Les vocables radicalisme et radicalisation, ainsi que le néologisme “déradicalisation”, renvoient aujourd’hui presque univoquement aux discours extrémistes et aux pratiques violentes d’une frange de l’islam. Ils ont une forte connotation péjorative et désignent en quelque sorte le “mal radical” de l’époque. Ce n’est pourtant pas leur seule signification.

Fidèles à notre démarche critique et soucieux de souligner la complexité des phénomènes, nous vous proposons, avec ce dossier de Bruxelles Laïque Échos, de réfléchir aux multiples sens et usages de ces termes.

Le fait de se radicaliser et de vouloir être radical ne concernent pas que les combattants du djihad. On trouve des formes de radicalisation ou des postures radicales chez les militants d’extrême gauche et d’extrême droite, dans des mouvements de défense de la nature ou des animaux, dans certaines pratiques spirituelles et dans les groupes catholiques d’opposition à l’avortement, au sein du féminisme contemporain ou chez les adeptes de certaines pratiques sexuelles…

Notons aussi que, historiquement, des idées considérées jadis comme radicales sont devenues, aujourd’hui, monnaie courante ou la moindre des choses à nos yeux. Au XIXe siècle, le radicalisme en politique était associé, en Angleterre, aux partisans d’une réforme économique radicale inspirée de la doctrine libérale de Bentham et Mill et, en France, à l’anticléricalisme puis aux réformistes attachés à la démocratie, la laïcité et l’enseignement public.

Ces mots demeurent souvent péjoratifs, utilisés par les adversaires d’un courant de pensée pour le disqualifier ou dénoncer ses dérives excessives. Mais ils peuvent aussi être revendiqués fièrement par les tenants de l’intransigeance et du refus des concessions. On observe même dans certaines mouvances une course à qui sera le plus radical.

Si l’on élargit quelque peu le champ sémantique, on découvre ou se rappelle que l’adjectif et le substantif “radical” sont aussi utilisés en philosophie, en mathématiques, en linguistique, en botanique et en chimie. Leur signification n’a là rien de dépréciatif. Elle caractérise soit ce qui concerne le principe premier, fondamental, les éléments constitutifs d’un phénomène, soit ce qui va jusqu’au bout de chacune des conséquences impliquées par un choix.

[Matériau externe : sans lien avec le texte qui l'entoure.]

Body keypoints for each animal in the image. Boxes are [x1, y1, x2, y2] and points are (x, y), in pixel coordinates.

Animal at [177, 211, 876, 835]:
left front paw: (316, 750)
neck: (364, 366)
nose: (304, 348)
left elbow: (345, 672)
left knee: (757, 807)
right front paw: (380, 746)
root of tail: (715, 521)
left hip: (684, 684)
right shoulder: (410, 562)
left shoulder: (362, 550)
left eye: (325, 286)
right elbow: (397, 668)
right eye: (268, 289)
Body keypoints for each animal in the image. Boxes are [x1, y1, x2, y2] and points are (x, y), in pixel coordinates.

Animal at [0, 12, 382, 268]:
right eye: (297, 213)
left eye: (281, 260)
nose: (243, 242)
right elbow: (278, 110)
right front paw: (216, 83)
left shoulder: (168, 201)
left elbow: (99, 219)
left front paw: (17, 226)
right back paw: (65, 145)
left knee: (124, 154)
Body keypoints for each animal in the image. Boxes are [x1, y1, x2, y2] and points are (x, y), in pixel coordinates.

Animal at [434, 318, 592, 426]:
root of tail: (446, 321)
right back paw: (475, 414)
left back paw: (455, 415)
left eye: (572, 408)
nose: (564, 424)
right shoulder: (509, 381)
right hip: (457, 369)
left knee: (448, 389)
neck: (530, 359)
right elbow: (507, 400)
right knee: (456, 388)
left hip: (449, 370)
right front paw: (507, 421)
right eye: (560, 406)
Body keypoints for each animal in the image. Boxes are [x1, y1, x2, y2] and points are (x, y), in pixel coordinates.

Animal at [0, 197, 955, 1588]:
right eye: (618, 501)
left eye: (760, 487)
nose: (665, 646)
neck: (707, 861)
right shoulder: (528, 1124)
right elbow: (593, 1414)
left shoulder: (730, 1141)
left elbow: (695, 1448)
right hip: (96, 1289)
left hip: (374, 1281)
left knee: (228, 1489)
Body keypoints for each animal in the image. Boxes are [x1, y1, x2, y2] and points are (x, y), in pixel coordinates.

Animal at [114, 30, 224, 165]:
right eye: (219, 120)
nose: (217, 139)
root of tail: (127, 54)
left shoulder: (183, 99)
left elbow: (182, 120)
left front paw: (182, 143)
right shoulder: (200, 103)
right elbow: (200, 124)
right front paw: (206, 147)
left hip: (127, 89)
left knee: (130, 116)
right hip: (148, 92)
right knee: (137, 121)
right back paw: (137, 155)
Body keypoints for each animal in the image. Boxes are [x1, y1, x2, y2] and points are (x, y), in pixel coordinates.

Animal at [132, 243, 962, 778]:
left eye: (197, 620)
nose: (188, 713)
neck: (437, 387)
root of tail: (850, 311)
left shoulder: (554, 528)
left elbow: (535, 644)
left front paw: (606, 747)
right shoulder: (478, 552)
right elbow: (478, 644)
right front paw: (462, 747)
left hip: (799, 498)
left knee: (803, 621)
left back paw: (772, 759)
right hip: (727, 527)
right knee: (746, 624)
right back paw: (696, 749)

Enfin, d’aucun estiment que le terme “radicalisme” n’est pas adéquat pour désigner l’extrémisme islamiste. Selon Gilles Kepel, fondre le djihadisme dans le radicalisme dont il ne serait qu’une déclinaison parmi d’autres amène à nier ses spécificités et donc à ne pas y apporter les réponses opportunes. Dans une toute autre optique, Fabienne Brion estime également le terme trop large ou trop vague et préfère parler  d’extrémisme violent.

À travers ces réflexions et déclinaisons autour du radicalisme, Bruxelles Laïque continue à interroger et confronter les événements qui dominent l’actualité sociopolitique des mois passés et à venir : d’une part, les attentats et les réponses à y apporter, d’autre part, le durcissement des politiques d’austérité et des mouvements sociaux qui y répondent.

Nous aurons encore l’occasion d’y revenir dans notre prochain numéro qui décryptera les états d’urgences. D’ici là, je vous souhaite un bel été et d’enrichissantes lectures.